--- Provided entries ---

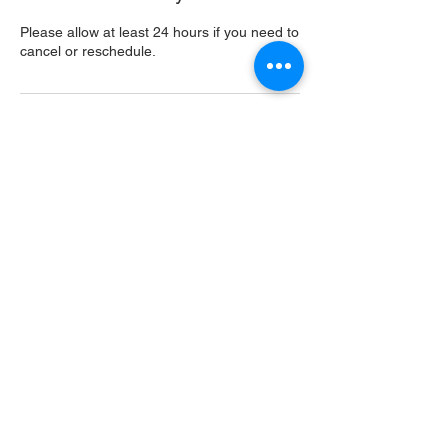
Please allow at least 24 hours if you need to
cancel or reschedule.
Contact Details
USA
Home
Main Website
Sugarcreek Bird Farm
108 South Main St,
Bellbrook, OH, 45305
(937) 848 - 4819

---

- _Problem to work on_
Where an image appears in the data, skip it, and return the rest verbatim.

- _Worked solution_
Please allow at least 24 hours if you need to
cancel or reschedule.
Contact Details
USA
Home
Main Website
Sugarcreek Bird Farm
108 South Main St,
Bellbrook, OH, 45305
(937) 848 - 4819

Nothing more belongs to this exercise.